3) checking each control surface and an engine of the unmanned aerial vehicle 1, placing an engine throttle at a full-power position after determining to be normal, switching on an air source valve of an air cylinder 5, and driving an ejection mechanism 6 and the unmanned aerial vehicle 1 to slide in an accelerated manner by an air cylinder slide block 7;

4) when ejection mechanism 6 and unmanned aerial vehicle 1 slided to dog 4 positions, striking face 65 collision dog 4, ejection support 67 takes place to rotate, locking lever 61 makes locking lever 61 slide down to unblank automatically under reset spring 62 and stopper 64's effect, because striking face 65 and carry the distance difference of round pin 3 and ejection support 67 pivot department, carry round pin 3 department and can produce an extra acceleration and give unmanned aerial vehicle 1 with higher speed, and ejection mechanism 6 can slow down and stop, unmanned aerial vehicle 1 breaks away from the ejection rack and takes off.
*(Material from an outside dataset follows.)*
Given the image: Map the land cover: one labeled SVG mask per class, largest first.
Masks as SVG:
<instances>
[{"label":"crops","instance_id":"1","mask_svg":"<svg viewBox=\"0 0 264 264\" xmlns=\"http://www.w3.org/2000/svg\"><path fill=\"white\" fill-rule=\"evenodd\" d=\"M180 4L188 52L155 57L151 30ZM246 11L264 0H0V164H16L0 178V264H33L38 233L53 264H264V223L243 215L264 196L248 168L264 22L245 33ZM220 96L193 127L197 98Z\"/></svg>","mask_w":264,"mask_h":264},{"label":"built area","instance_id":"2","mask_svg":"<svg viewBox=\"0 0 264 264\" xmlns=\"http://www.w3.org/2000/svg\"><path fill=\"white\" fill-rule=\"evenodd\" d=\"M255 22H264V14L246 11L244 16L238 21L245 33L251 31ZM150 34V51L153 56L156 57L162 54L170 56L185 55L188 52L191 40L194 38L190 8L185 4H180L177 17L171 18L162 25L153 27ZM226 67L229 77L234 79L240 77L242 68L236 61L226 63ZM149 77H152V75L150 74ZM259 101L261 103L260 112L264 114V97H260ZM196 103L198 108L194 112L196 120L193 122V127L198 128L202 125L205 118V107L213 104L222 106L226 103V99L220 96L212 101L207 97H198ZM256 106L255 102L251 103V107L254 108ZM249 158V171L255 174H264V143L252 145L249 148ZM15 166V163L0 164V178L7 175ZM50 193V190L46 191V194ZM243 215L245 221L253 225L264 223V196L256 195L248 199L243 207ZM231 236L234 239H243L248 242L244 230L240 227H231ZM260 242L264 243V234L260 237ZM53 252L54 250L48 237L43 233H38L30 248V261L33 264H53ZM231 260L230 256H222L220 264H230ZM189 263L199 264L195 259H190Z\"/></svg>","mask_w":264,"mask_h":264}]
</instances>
The above embodiments are merely illustrative of the technical ideas and features of the present invention, and the purpose thereof is to enable those skilled in the art to understand the contents of the present invention and implement the present invention, and not to limit the protection scope of the present invention. All equivalent changes and modifications made according to the spirit of the present invention should be covered within the protection scope of the present invention.